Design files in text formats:
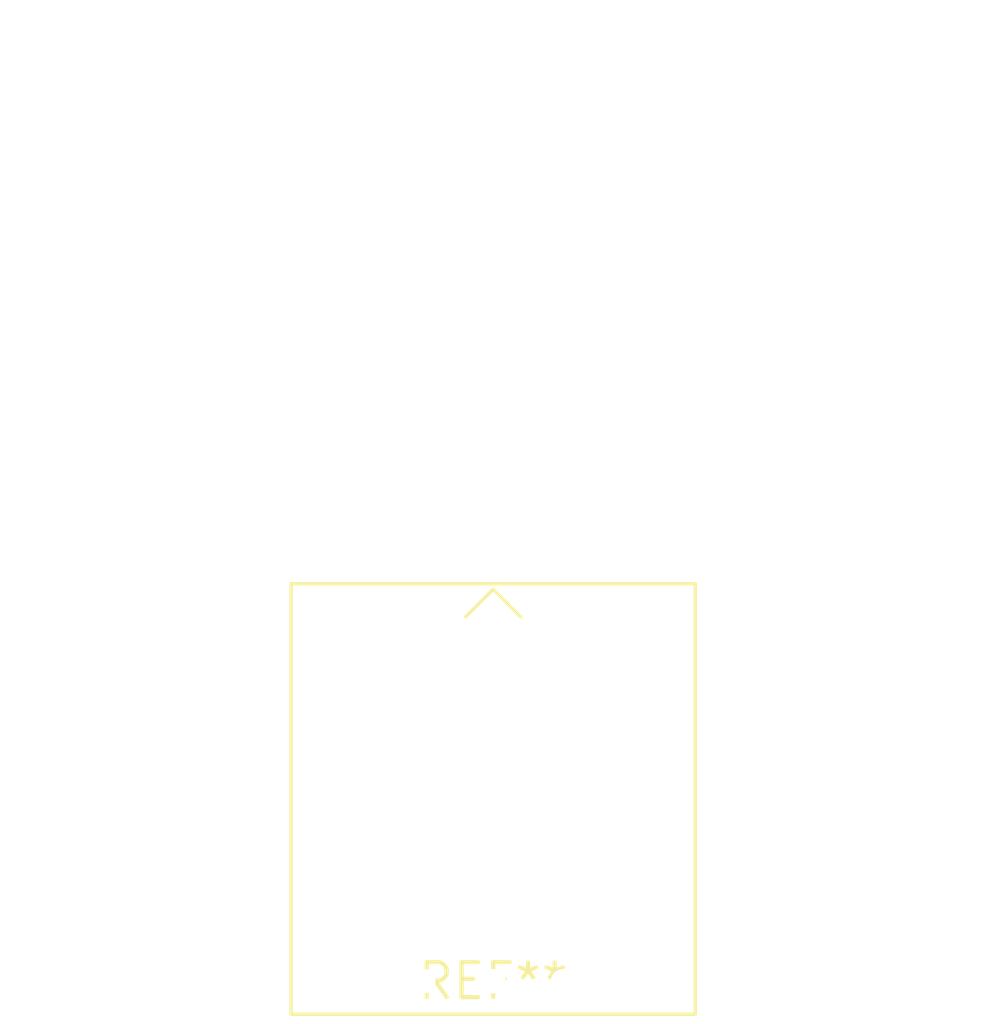
<source format=kicad_pcb>
(kicad_pcb (version 20240108) (generator pcbnew)

  (general
    (thickness 1.6)
  )

  (paper "A4")
  (layers
    (0 "F.Cu" signal)
    (31 "B.Cu" signal)
    (32 "B.Adhes" user "B.Adhesive")
    (33 "F.Adhes" user "F.Adhesive")
    (34 "B.Paste" user)
    (35 "F.Paste" user)
    (36 "B.SilkS" user "B.Silkscreen")
    (37 "F.SilkS" user "F.Silkscreen")
    (38 "B.Mask" user)
    (39 "F.Mask" user)
    (40 "Dwgs.User" user "User.Drawings")
    (41 "Cmts.User" user "User.Comments")
    (42 "Eco1.User" user "User.Eco1")
    (43 "Eco2.User" user "User.Eco2")
    (44 "Edge.Cuts" user)
    (45 "Margin" user)
    (46 "B.CrtYd" user "B.Courtyard")
    (47 "F.CrtYd" user "F.Courtyard")
    (48 "B.Fab" user)
    (49 "F.Fab" user)
    (50 "User.1" user)
    (51 "User.2" user)
    (52 "User.3" user)
    (53 "User.4" user)
    (54 "User.5" user)
    (55 "User.6" user)
    (56 "User.7" user)
    (57 "User.8" user)
    (58 "User.9" user)
  )

  (setup
    (pad_to_mask_clearance 0)
    (pcbplotparams
      (layerselection 0x00010fc_ffffffff)
      (plot_on_all_layers_selection 0x0000000_00000000)
      (disableapertmacros false)
      (usegerberextensions false)
      (usegerberattributes false)
      (usegerberadvancedattributes false)
      (creategerberjobfile false)
      (dashed_line_dash_ratio 12.000000)
      (dashed_line_gap_ratio 3.000000)
      (svgprecision 4)
      (plotframeref false)
      (viasonmask false)
      (mode 1)
      (useauxorigin false)
      (hpglpennumber 1)
      (hpglpenspeed 20)
      (hpglpendiameter 15.000000)
      (dxfpolygonmode false)
      (dxfimperialunits false)
      (dxfusepcbnewfont false)
      (psnegative false)
      (psa4output false)
      (plotreference false)
      (plotvalue false)
      (plotinvisibletext false)
      (sketchpadsonfab false)
      (subtractmaskfromsilk false)
      (outputformat 1)
      (mirror false)
      (drillshape 1)
      (scaleselection 1)
      (outputdirectory "")
    )
  )

  (net 0 "")

  (footprint "BNC_Amphenol_031-6575_Horizontal" (layer "F.Cu") (at 0 0))

)

</source>
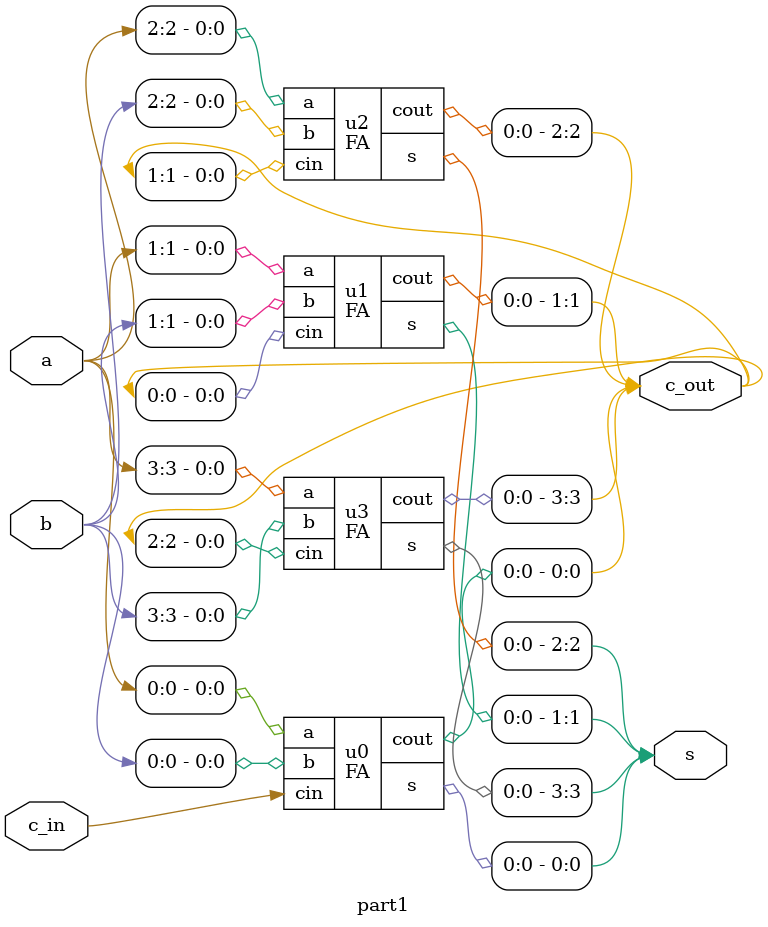
<source format=sv>
module mux2to1(input logic x, y, s, output logic o);
    always_comb
	begin
	    if(s == 0) o = x;
	    else o = y;
	end
endmodule


module FA(input logic a, b, cin, output logic s, cout);
	logic w2;
	assign w2 = a ^ b;
	mux2to1 u0(.x(b), .y(cin), .s(w2), .o(cout));
	assign s = w2 ^ cin;
endmodule
	
module part1(input logic [3:0] a, b, input logic c_in, output logic [3:0] s, c_out);
	FA u0(.a(a[0]), .b(b[0]), .cin(c_in), .cout(c_out[0]), .s(s[0]));
	FA u1(.a(a[1]), .b(b[1]), .cin(c_out[0]), .cout(c_out[1]), .s(s[1]));
	FA u2(.a(a[2]), .b(b[2]), .cin(c_out[1]), .cout(c_out[2]), .s(s[2]));
	FA u3(.a(a[3]), .b(b[3]), .cin(c_out[2]), .cout(c_out[3]), .s(s[3]));
endmodule


</source>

Task prompt:
Type out the data above again exactly as written, minus the images.

Result:
<source format=kicad_pcb>
(kicad_pcb (version 20240108) (generator pcbnew)

  (general
    (thickness 1.6)
  )

  (paper "A4")
  (layers
    (0 "F.Cu" signal)
    (31 "B.Cu" signal)
    (32 "B.Adhes" user "B.Adhesive")
    (33 "F.Adhes" user "F.Adhesive")
    (34 "B.Paste" user)
    (35 "F.Paste" user)
    (36 "B.SilkS" user "B.Silkscreen")
    (37 "F.SilkS" user "F.Silkscreen")
    (38 "B.Mask" user)
    (39 "F.Mask" user)
    (40 "Dwgs.User" user "User.Drawings")
    (41 "Cmts.User" user "User.Comments")
    (42 "Eco1.User" user "User.Eco1")
    (43 "Eco2.User" user "User.Eco2")
    (44 "Edge.Cuts" user)
    (45 "Margin" user)
    (46 "B.CrtYd" user "B.Courtyard")
    (47 "F.CrtYd" user "F.Courtyard")
    (48 "B.Fab" user)
    (49 "F.Fab" user)
    (50 "User.1" user)
    (51 "User.2" user)
    (52 "User.3" user)
    (53 "User.4" user)
    (54 "User.5" user)
    (55 "User.6" user)
    (56 "User.7" user)
    (57 "User.8" user)
    (58 "User.9" user)
  )

  (setup
    (pad_to_mask_clearance 0)
    (pcbplotparams
      (layerselection 0x00010fc_ffffffff)
      (plot_on_all_layers_selection 0x0000000_00000000)
      (disableapertmacros false)
      (usegerberextensions false)
      (usegerberattributes false)
      (usegerberadvancedattributes false)
      (creategerberjobfile false)
      (dashed_line_dash_ratio 12.000000)
      (dashed_line_gap_ratio 3.000000)
      (svgprecision 4)
      (plotframeref false)
      (viasonmask false)
      (mode 1)
      (useauxorigin false)
      (hpglpennumber 1)
      (hpglpenspeed 20)
      (hpglpendiameter 15.000000)
      (dxfpolygonmode false)
      (dxfimperialunits false)
      (dxfusepcbnewfont false)
      (psnegative false)
      (psa4output false)
      (plotreference false)
      (plotvalue false)
      (plotinvisibletext false)
      (sketchpadsonfab false)
      (subtractmaskfromsilk false)
      (outputformat 1)
      (mirror false)
      (drillshape 1)
      (scaleselection 1)
      (outputdirectory "")
    )
  )

  (net 0 "")

  (footprint "BNC_Amphenol_031-6575_Horizontal" (layer "F.Cu") (at 0 0))

)

</source>
<source format=sv>
module mux2to1(input logic x, y, s, output logic o);
    always_comb
	begin
	    if(s == 0) o = x;
	    else o = y;
	end
endmodule


module FA(input logic a, b, cin, output logic s, cout);
	logic w2;
	assign w2 = a ^ b;
	mux2to1 u0(.x(b), .y(cin), .s(w2), .o(cout));
	assign s = w2 ^ cin;
endmodule
	
module part1(input logic [3:0] a, b, input logic c_in, output logic [3:0] s, c_out);
	FA u0(.a(a[0]), .b(b[0]), .cin(c_in), .cout(c_out[0]), .s(s[0]));
	FA u1(.a(a[1]), .b(b[1]), .cin(c_out[0]), .cout(c_out[1]), .s(s[1]));
	FA u2(.a(a[2]), .b(b[2]), .cin(c_out[1]), .cout(c_out[2]), .s(s[2]));
	FA u3(.a(a[3]), .b(b[3]), .cin(c_out[2]), .cout(c_out[3]), .s(s[3]));
endmodule


</source>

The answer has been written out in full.